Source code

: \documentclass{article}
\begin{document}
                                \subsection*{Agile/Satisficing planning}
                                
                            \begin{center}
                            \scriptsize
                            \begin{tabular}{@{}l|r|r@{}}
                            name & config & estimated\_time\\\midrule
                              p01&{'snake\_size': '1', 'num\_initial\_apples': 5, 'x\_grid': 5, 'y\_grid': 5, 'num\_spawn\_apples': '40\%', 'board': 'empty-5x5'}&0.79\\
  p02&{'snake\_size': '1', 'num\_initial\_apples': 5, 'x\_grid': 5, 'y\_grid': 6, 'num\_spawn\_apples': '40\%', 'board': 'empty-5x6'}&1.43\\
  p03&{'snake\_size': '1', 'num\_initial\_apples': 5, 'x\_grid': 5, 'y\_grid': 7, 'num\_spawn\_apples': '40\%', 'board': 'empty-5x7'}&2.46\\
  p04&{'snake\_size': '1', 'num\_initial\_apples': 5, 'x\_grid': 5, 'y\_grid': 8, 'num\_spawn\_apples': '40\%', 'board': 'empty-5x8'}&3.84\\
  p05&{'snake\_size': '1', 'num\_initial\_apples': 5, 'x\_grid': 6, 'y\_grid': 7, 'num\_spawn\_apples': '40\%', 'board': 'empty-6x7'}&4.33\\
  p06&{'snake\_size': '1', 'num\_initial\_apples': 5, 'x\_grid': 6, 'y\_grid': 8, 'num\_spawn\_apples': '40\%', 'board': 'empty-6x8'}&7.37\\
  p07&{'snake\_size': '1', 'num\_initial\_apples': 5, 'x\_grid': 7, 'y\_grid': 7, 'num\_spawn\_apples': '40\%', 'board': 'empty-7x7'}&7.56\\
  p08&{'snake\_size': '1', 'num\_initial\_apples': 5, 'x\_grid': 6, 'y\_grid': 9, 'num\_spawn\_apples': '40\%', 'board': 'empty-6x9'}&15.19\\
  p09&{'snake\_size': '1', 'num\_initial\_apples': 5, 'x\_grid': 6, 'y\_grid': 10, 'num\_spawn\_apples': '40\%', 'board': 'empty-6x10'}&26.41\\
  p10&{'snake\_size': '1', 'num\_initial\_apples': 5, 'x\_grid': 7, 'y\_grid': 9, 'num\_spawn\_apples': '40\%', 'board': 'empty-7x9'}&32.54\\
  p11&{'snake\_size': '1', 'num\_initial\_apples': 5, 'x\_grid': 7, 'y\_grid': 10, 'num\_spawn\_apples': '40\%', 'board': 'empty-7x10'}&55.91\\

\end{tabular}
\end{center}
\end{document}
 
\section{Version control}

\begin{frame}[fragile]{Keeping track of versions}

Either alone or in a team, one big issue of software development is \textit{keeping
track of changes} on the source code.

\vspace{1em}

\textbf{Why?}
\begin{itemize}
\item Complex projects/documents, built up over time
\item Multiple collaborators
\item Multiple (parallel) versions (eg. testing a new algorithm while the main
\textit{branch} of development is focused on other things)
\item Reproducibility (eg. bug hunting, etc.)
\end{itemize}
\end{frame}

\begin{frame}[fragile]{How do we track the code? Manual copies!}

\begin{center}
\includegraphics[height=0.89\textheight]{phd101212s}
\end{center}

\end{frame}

> _WORK TASK_
Check each line of the records for the word "Multiple" and extract those that contain it.

> _PROBLEM SOLUTION_
\item Multiple collaborators
\item Multiple (parallel) versions (eg. testing a new algorithm while the main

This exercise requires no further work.